Open ghost opened 9 years ago

ghost commented 9 years ago

This should not happen very often, but for users who do not read the doc, or someone who has locked their repository a long time ago and forgot about it, it could be useful to try and prevent this situation:

$ git crypt lock # a long time ago... then forgotten
$ echo "secret.file filter=git-crypt diff=git-crypt" >> .gitattributes
$ echo "secret" > secret.file
$ git status # forgot to check using git-crypt status
$ git add secret.file
$ git commit -m "added secret file"
$ git push

secret.file has been added to .gitattributes, but the repository was locked so the person ended up adding it unencrypted.
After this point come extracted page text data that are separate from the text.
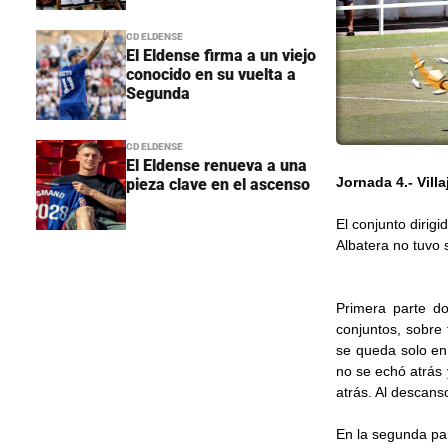
CD ELDENSE
El Eldense firma a un viejo
conocido en su vuelta a
Segunda
CD ELDENSE
El Eldense renueva a una
Jornada 4.- Villa
pieza clave en el ascenso
El conjunto dirig
Albatera no tuvo 
Primera parte d
conjuntos, sobre 
se queda solo en
no se echó atrás 
atrás. Al descanso
En la segunda par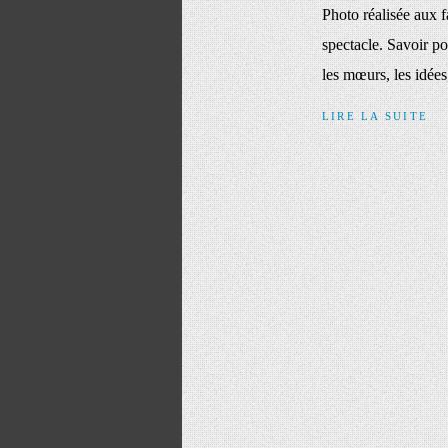
Photo réalisée aux f
spectacle. Savoir po
les mœurs, les idées,
LIRE LA SUITE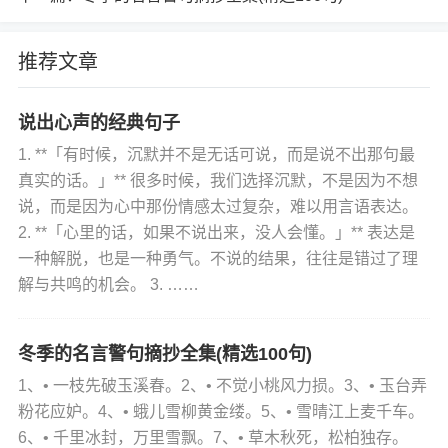
推荐文章
说出心声的经典句子
1. **「有时候，沉默并不是无话可说，而是说不出那句最
真实的话。」** 很多时候，我们选择沉默，不是因为不想
说，而是因为心中那份情感太过复杂，难以用言语表达。
2. **「心里的话，如果不说出来，没人会懂。」** 表达是
一种解脱，也是一种勇气。不说的结果，往往是错过了理
解与共鸣的机会。 3. ……
冬季的名言警句摘抄全集(精选100句)
1、• 一枝先破玉溪春。2、• 不觉小桃风力损。3、• 玉台弄
粉花应妒。4、• 蛾儿雪柳黄金缕。5、• 雪晴江上麦千车。
6、• 千里冰封，万里雪飘。7、• 草木秋死，松柏独存。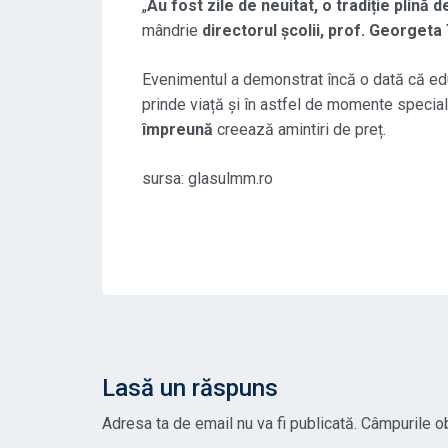
„
Au fost zile de neuitat, o tradiție plină 
mândrie
directorul școlii, prof. Georgeta 
Evenimentul a demonstrat încă o dată că educ
prinde viață și în astfel de momente specia
împreună
creează amintiri de preț.
sursa: glasulmm.ro
Lasă un răspuns
Adresa ta de email nu va fi publicată.
Câmpurile ob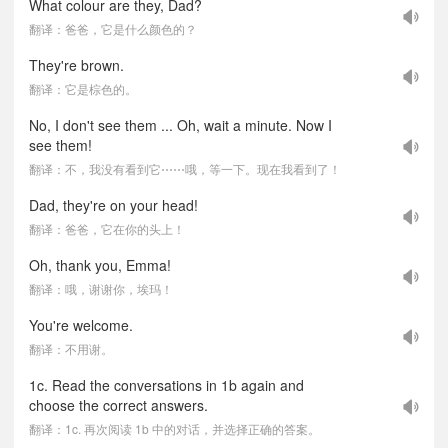
What colour are they, Dad?
翻译：爸爸，它是什么颜色的？
They're brown.
翻译：它是棕色的。
No, I don't see them ... Oh, wait a minute. Now I
see them!
翻译：不，我没有看到它⋯⋯哦，等一下。现在我看到了！
Dad, they're on your head!
翻译：爸爸，它在你的头上！
Oh, thank you, Emma!
翻译：哦，谢谢你，埃玛！
You're welcome.
翻译：不用谢。
1c. Read the conversations in 1b again and
choose the correct answers.
翻译：1c. 再次阅读 1b 中的对话，并选择正确的答案。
git-crypt status already displays a huge warning in this situation, but it remains possible to make a mistake when it is not run. May I suggest adding to the documentation an example of a pre-commit hook such as this:

#!/bin/sh
#pre-commit
git-crypt status | grep "*** WARNING"; test $? -eq 1
AGWA commented 9 years ago

Sorry for the late reply to this. Something like this is a good idea; thanks for the suggestion! I'll try to roll this in to the next release.
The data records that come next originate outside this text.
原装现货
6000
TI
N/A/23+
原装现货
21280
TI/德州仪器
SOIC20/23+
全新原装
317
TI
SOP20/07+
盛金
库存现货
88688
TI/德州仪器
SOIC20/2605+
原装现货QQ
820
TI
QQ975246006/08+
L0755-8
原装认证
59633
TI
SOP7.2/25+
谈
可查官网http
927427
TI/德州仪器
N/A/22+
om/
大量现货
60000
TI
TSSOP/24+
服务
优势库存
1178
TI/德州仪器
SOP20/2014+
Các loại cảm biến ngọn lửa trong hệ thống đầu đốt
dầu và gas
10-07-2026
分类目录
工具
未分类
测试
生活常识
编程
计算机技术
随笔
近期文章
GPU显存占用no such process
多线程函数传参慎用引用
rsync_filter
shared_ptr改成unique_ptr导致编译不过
Falkor commented 9 years ago

+1

Mays be it shall be proposed automatically upon git-crypt init. Also the pre-receive counterpart on the server side might be worth to investigate

smemsh commented 9 years ago

I didn't realize this could happen, whew! thanks for this. I'm adding a default pre-commit hook (using init.templatedir) that will add this to all my repos by default, which should help

smemsh commented 9 years ago

Consider also for git-crypt status to return nonzero, possibly take a -q to quiet, instead of warn on stdio. This way the hook can simply invoke git-crypt status -q

smemsh commented 9 years ago

actually, I discovered that git-crypt status does already return failure if one of the files has a warning. So the hook can actually just be e.g.:

#!/bin/sh
if test -d .git-crypt; then git-crypt status &>/dev/null; fi

I created a new issue #68 to request quiet flag in git-crypt status output, so the &>/dev/null part could be removed.

willnorris commented 9 years ago

@smemsh: I didn't like that this fails silently without any indication as to what went wrong, so I modified yours slightly to:

test -d .git-crypt && git-crypt status &>/dev/null
if [[ $? -ne 0 ]]; then
  git-crypt status -e
  exit 1
fi

(just leaving as a suggestion for future readers)

Falkor commented 8 years ago

Hi @smemsh. Any (documentation / release) update to deal with this issue ? I confess I lost track of the preferred approach...

Falkor commented 5 years ago

Fyi, my own version of the pre-commit hook is available here. It focuses only on the staged files as performing the scan of the full repo was not sustainable on large repository.

akostadinov commented 4 years ago

I have filed #201 before seeing this issue. In my opinion having a pre-commit hook is sub-optimal. It needs to process all files. While having the functionality in git-crypt itself will be way more efficient.

Edit: on the other hand that will still not help people that cloned repo for the first time without taking extra steps. But still I think inbuilt into git-crypt will be more efficient.

mkesper commented 4 years ago

I have filed #201 before seeing this issue. In my opinion having a pre-commit hook is sub-optimal. It needs to process all files.